Mon Dec 8 23:16:23 CET 2014

On 8 Dec 2014, at 21:21, apeshifter <ch_koch at gmx.de> wrote:

> The last relic of the afore-mentioned for-loop that goes through all the
> word pairs and tries to calculate some statistics on them is the following
> line of code:
>> typefreq.after1[i]<-length(unique(word2[which(word1==word1[i])]))
> (where word1 and word2 are the first and second word within the two-word
> sequence (all.word.pairs, above)

It is difficult to tell without a fully reproducible example, but from this code I get the impression that word1 and word2 represent word pair _tokens_ rather than pair _types_ (otherwise you wouldn't need the unique()).  That's a very inefficient way of dealing with co-occurrence data, especially since you've already computed the set of pair types in order to get the co-occurrence counts.

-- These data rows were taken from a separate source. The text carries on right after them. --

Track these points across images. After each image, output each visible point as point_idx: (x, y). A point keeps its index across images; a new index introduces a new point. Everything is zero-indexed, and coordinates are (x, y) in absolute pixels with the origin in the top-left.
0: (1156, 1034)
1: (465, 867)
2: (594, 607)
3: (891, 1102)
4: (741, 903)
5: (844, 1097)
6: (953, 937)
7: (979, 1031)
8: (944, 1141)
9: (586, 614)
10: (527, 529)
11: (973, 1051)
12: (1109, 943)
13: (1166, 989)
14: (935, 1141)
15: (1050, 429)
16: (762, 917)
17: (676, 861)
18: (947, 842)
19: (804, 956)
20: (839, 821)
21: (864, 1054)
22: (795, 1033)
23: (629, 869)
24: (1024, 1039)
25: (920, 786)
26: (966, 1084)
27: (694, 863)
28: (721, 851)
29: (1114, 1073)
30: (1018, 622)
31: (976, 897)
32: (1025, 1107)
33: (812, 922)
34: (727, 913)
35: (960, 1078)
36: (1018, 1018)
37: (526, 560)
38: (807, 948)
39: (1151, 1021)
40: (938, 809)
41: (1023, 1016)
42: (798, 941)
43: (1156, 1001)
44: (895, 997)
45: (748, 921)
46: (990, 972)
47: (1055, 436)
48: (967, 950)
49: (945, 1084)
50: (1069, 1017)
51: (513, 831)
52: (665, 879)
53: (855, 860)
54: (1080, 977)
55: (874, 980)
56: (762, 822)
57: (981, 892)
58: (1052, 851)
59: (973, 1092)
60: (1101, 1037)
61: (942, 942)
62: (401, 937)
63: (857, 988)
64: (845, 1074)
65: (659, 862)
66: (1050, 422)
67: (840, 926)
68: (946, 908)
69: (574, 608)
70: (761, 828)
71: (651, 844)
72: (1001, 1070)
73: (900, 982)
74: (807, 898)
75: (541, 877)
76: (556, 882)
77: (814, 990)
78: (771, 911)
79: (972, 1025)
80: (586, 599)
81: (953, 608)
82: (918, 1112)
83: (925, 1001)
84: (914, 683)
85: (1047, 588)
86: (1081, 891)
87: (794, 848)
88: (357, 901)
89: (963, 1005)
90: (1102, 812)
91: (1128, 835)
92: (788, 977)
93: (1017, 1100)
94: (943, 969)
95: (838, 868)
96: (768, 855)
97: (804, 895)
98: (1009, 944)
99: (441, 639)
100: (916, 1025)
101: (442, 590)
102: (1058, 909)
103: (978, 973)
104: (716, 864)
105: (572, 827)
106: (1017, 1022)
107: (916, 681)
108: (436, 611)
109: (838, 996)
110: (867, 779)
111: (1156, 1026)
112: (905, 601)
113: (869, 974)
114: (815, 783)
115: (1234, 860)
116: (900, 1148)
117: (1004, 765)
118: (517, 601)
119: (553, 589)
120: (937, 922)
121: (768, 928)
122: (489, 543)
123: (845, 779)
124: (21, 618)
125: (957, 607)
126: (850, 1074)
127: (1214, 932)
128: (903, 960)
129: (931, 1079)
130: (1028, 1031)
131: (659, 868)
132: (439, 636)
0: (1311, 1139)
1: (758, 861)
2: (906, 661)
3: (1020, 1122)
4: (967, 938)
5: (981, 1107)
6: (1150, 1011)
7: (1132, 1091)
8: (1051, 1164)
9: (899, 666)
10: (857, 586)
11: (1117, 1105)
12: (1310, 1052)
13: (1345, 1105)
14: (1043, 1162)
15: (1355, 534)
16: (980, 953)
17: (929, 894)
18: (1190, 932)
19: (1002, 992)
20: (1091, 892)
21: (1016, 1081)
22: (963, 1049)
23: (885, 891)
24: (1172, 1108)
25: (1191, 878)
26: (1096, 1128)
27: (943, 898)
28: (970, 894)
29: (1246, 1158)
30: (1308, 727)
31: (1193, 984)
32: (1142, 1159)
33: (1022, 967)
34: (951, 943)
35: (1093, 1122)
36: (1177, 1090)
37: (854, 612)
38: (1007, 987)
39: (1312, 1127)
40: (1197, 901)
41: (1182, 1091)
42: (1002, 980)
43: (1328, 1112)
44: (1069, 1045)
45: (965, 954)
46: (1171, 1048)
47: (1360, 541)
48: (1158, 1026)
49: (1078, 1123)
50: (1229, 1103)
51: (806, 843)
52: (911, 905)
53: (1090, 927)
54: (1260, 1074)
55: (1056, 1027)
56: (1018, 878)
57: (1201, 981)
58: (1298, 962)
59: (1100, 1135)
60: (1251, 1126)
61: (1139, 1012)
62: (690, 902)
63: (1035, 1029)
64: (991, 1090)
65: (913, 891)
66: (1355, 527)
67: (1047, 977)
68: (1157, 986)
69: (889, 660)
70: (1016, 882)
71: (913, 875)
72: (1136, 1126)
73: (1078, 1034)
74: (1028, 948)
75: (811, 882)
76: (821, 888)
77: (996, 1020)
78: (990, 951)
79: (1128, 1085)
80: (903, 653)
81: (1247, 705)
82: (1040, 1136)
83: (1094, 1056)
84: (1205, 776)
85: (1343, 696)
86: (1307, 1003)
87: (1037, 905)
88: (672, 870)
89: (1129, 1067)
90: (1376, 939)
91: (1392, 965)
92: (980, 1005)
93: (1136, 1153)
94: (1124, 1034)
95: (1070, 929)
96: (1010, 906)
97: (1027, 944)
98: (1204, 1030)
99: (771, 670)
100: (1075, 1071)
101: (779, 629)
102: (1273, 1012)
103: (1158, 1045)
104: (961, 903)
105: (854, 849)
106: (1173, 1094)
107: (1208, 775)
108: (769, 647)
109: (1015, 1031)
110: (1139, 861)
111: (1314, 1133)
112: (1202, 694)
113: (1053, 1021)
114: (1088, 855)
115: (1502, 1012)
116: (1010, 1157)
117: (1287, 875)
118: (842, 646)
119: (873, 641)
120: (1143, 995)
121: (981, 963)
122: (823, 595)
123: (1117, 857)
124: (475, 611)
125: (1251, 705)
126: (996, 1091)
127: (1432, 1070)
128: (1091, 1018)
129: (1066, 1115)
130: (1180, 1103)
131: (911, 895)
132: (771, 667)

If word1, word2 are type vectors (i.e. every pair occurs just once), then this should give you what you want:

	tapply(BB$word2, BB$word1, length)

If they are token vectors, you need to supply your own type counting function, which will be a bit slower

	tapply(BB$word2, BB$word1, function (x) length(unique(x)))

On my machine, this takes about 0.2s for 770,000 word pairs.

BTW, you might want to take a look at Unit 4 of the SIGIL course

	http://sigil.r-forge.r-project.org/

which has some tips on how you can deal efficiently with co-occurrence data in R.

Best,
Stefan